La pandemia trajo consigo de un día para otro un aumento exponencial en el tráfico de internet. La sustitución del contacto presencial por la videoconferencia llevó a que la plataforma Zoom tuviese más usuarios nuevos en los primeros meses del año que en todo 2019. Nuestro ocio también se trasladó al mundo digital, de forma que plataformas como Netflix, YouTube, Facebook o Disney+ tuvieron que bajar en Europa la calidad de su tráfico de vídeo en streaming para disminuir el estrés que soportaban las redes. De la misma forma, durante la época más intensa de la crisis, las empresas responsables de la plataforma de videojuegos Steam –Sony, Microsoft y Valve- dejaron de realizar actualizaciones de las versiones o lo hacían en horas valle de uso. Y es que, de acuerdo con Sandvine, el tráfico dedicado al vídeo, a los juegos y a medios sociales supone el 80% del tráfico total de internet.

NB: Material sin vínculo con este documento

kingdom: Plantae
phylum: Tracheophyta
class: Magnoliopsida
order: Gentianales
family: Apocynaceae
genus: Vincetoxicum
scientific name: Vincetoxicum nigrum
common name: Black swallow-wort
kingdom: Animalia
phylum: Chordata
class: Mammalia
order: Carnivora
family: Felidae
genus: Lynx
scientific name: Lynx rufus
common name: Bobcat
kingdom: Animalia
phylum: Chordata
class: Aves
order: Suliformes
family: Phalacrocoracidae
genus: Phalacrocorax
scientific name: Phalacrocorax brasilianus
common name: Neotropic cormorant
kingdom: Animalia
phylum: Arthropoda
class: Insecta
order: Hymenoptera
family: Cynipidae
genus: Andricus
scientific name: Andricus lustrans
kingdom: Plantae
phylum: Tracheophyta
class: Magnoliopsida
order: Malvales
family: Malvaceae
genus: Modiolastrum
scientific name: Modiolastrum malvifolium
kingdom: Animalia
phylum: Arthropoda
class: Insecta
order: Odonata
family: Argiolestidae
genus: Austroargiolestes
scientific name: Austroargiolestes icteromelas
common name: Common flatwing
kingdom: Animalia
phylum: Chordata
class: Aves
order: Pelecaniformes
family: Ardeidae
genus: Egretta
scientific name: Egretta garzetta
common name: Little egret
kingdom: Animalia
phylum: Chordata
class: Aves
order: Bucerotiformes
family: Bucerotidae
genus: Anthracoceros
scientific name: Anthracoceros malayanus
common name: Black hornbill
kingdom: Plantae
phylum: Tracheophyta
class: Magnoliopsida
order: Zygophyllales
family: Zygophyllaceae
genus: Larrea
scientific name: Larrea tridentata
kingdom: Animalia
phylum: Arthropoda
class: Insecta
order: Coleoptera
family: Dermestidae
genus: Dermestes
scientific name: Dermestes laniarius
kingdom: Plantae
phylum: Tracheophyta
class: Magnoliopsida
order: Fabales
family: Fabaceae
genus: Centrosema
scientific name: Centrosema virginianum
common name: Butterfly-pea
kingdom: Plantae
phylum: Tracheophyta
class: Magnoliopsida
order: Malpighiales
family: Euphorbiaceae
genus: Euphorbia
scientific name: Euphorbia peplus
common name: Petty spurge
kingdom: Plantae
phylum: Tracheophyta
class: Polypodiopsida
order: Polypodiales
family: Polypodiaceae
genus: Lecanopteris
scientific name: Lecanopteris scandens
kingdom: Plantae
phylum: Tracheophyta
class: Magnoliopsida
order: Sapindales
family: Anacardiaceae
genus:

Hacer frente a este crecimiento
inesperado e instantáneo de la demanda no hubiera sido posible si no existiesen
por todo el mundo los grandes centros de computación que configuran la denominada
nube. Las últimas dos décadas han visto como numerosos agentes han
invertido en la generación de estas infraestructuras para el almacenamiento y
la gestión del tráfico masivo de datos, tanto operadores de telecomunicaciones,
como empresas que necesitan un soporte sólido y potente para poder realizar su
oferta de valor, como Amazon en el comercio electrónico, Netflix en los
contenidos, o Dropbox, que ofrece servicios de almacenamiento. De esta manera,
se ha producido lo que algunos llaman la industrialización de internet,
es decir, la transformación de aquella red de redes incipiente de los años
noventa –más dependiente del impulso de las universidades y de organizaciones
filantrópicas- en un poderoso medio para el negocio digital, en cualquiera de
sus vertientes.
La COVID-19 ha impulsado las
intenciones de las compañías de todo el mundo de subirse al cloud.
Factores como el teletrabajo, el mayor volumen de comunicaciones digitales o la
automatización de los procesos corporativos han puesto en evidencia que las
empresas cada vez más necesitan articular su actividad en plataformas que,
además de fiables, ofrezcan flexibilidad y un potencial de escalabilidad. El
paradigma son las firmas tecnológicas, que han demostrado la importancia de la
nube para que un modelo de negocio digital pueda adaptarse sin traumas a
cambios súbitos y significativos en la demanda.
Actualmente existe una parte
importante de las empresas que hacen uso de sus propias instalaciones de
tecnología y son propietarias de sus centros de procesamiento de datos (CPD).
Sin embargo, diversas razones aconsejan el trasladar el CPD a la nube. Por una
parte, las organizaciones se enfrentan actualmente a una complejidad
tecnológica creciente, difícil de seguir sin grandes inversiones por un CPD
local. Por el contrario, los servicios de cloud computing le
ofrecen a la empresa una flexibilidad para adaptarse a necesidades de
procesamiento o almacenamiento de datos cambiantes, sin un coste económico
excesivo.
Precisamente, el coste es otra
razón para apostar por la nube. Un CPD local debe ser financiado íntegramente
por la empresa, tanto los equipos y el software instalados inicialmente, como
las actualizaciones y ampliaciones permanentes. En cambio, un centro alojado en
el servidor de un proveedor cloud le evita a la compañía la
inversión inicial, y solamente pagará por los servicios que consume,
desentendiéndose además de la necesidad de estar actualizando constantemente su
propia plataforma con la última tecnología del mercado.